Depuis 2003, la Journée Africaine de la médecine traditionnelle, instaurée par l’Organisation mondiale de la santé (OMS) est célébrée chaque année le 31 août.
Selon la définition officielle de l’OMS, la médecine traditionnelle « se rapporte aux pratiques, méthodes, savoirs et croyances en matière de santé qui impliquent l’usage à des fins médicales de plantes, de parties d’animaux et de minéraux, de thérapies spirituelles, de techniques et d’exercices manuels – séparément ou en association – pour soigner, diagnostiquer et prévenir les maladies ou préserver la santé ».

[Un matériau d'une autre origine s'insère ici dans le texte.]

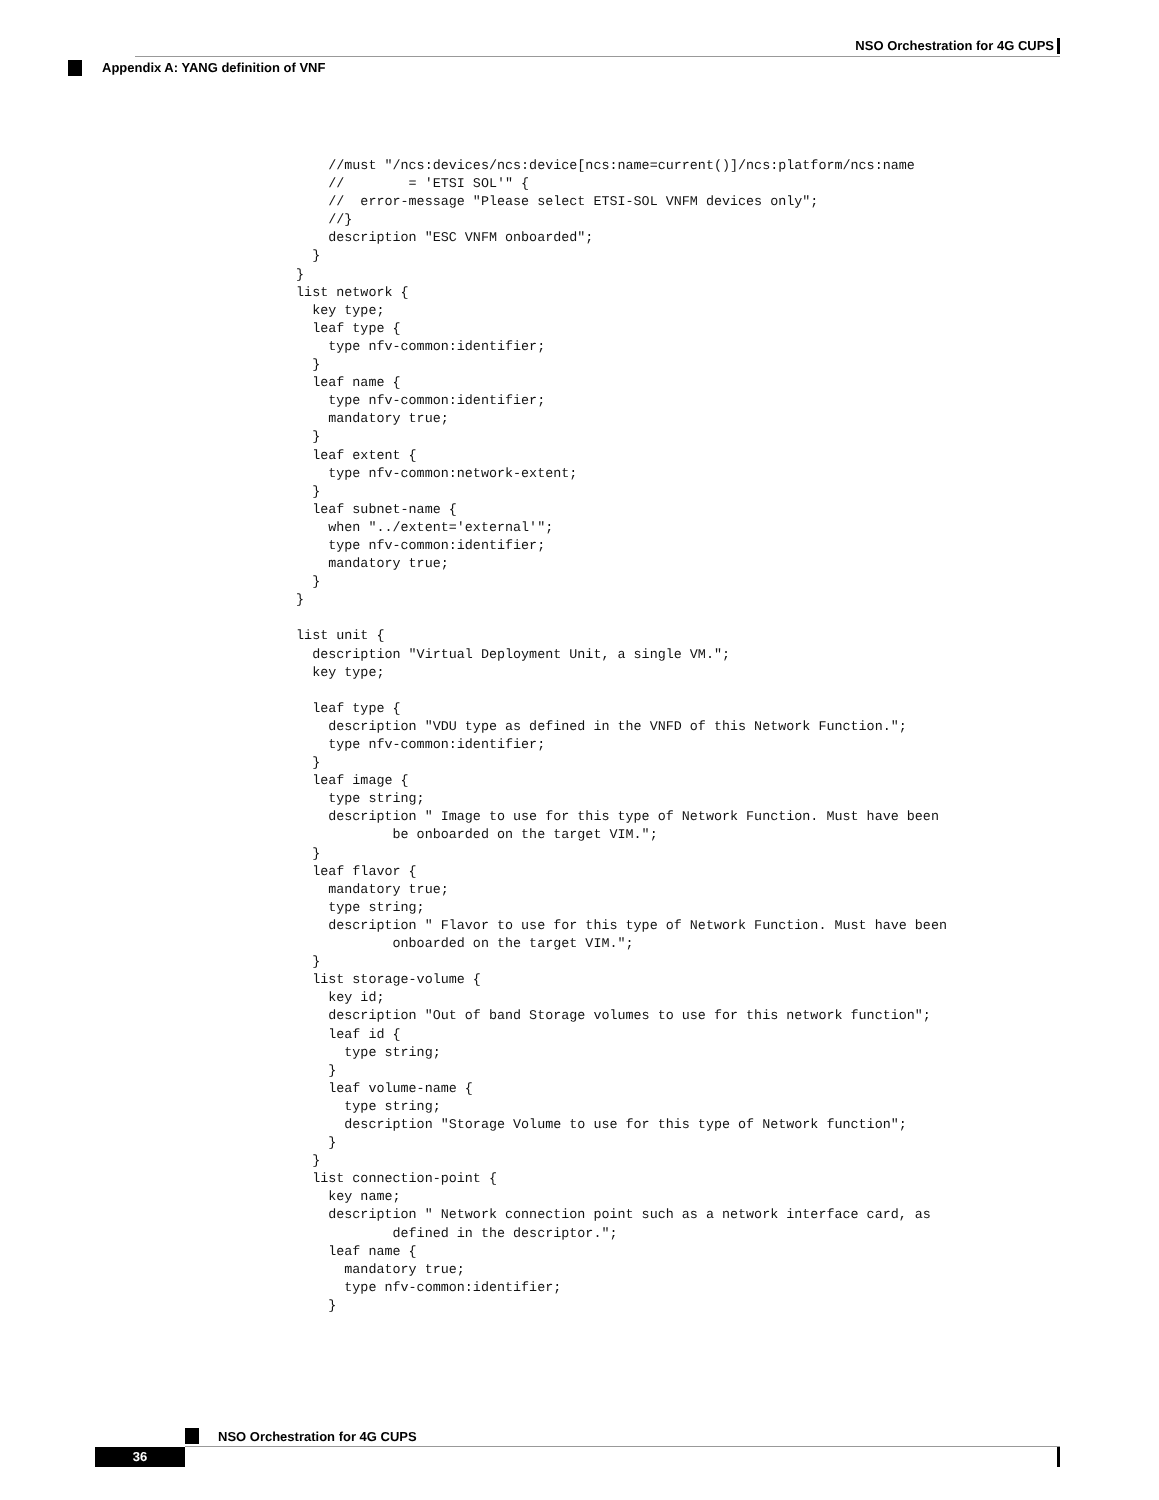NSO Orchestration for 4G CUPS
Appendix A: YANG definition of VNF
      //must "/ncs:devices/ncs:device[ncs:name=current()]/ncs:platform/ncs:name
      //        = 'ETSI SOL'" {
      //  error-message "Please select ETSI-SOL VNFM devices only";
      //}
      description "ESC VNFM onboarded";
    }
  }
  list network {
    key type;
    leaf type {
      type nfv-common:identifier;
    }
    leaf name {
      type nfv-common:identifier;
      mandatory true;
    }
    leaf extent {
      type nfv-common:network-extent;
    }
    leaf subnet-name {
      when "../extent='external'";
      type nfv-common:identifier;
      mandatory true;
    }
  }

  list unit {
    description "Virtual Deployment Unit, a single VM.";
    key type;

    leaf type {
      description "VDU type as defined in the VNFD of this Network Function.";
      type nfv-common:identifier;
    }
    leaf image {
      type string;
      description " Image to use for this type of Network Function. Must have been
              be onboarded on the target VIM.";
    }
    leaf flavor {
      mandatory true;
      type string;
      description " Flavor to use for this type of Network Function. Must have been
              onboarded on the target VIM.";
    }
    list storage-volume {
      key id;
      description "Out of band Storage volumes to use for this network function";
      leaf id {
        type string;
      }
      leaf volume-name {
        type string;
        description "Storage Volume to use for this type of Network function";
      }
    }
    list connection-point {
      key name;
      description " Network connection point such as a network interface card, as
              defined in the descriptor.";
      leaf name {
        mandatory true;
        type nfv-common:identifier;
      }
NSO Orchestration for 4G CUPS
36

Instituée pour son rôle important et intégral dans l’amélioration de la santé et du bien-être en Afrique, cette journée vise à intégrer de façon sécurisée et réglementée la médecine traditionnelle dans les systèmes de santé africains, promouvoir et valoriser les savoirs ancestraux et à soutenir la recherche scientifique.
Avec un symbole d’accessibilité économique et de confiance pour des millions de personnes en Afrique, soit environ 80 % de la population dépend de la médecine traditionnelle pour ses besoins de santé de base Selon l’Organisation. Par ailleurs l’usage inapproprié des médecines ou pratiques traditionnelles peut avoir des effets négatifs, voire dangereux.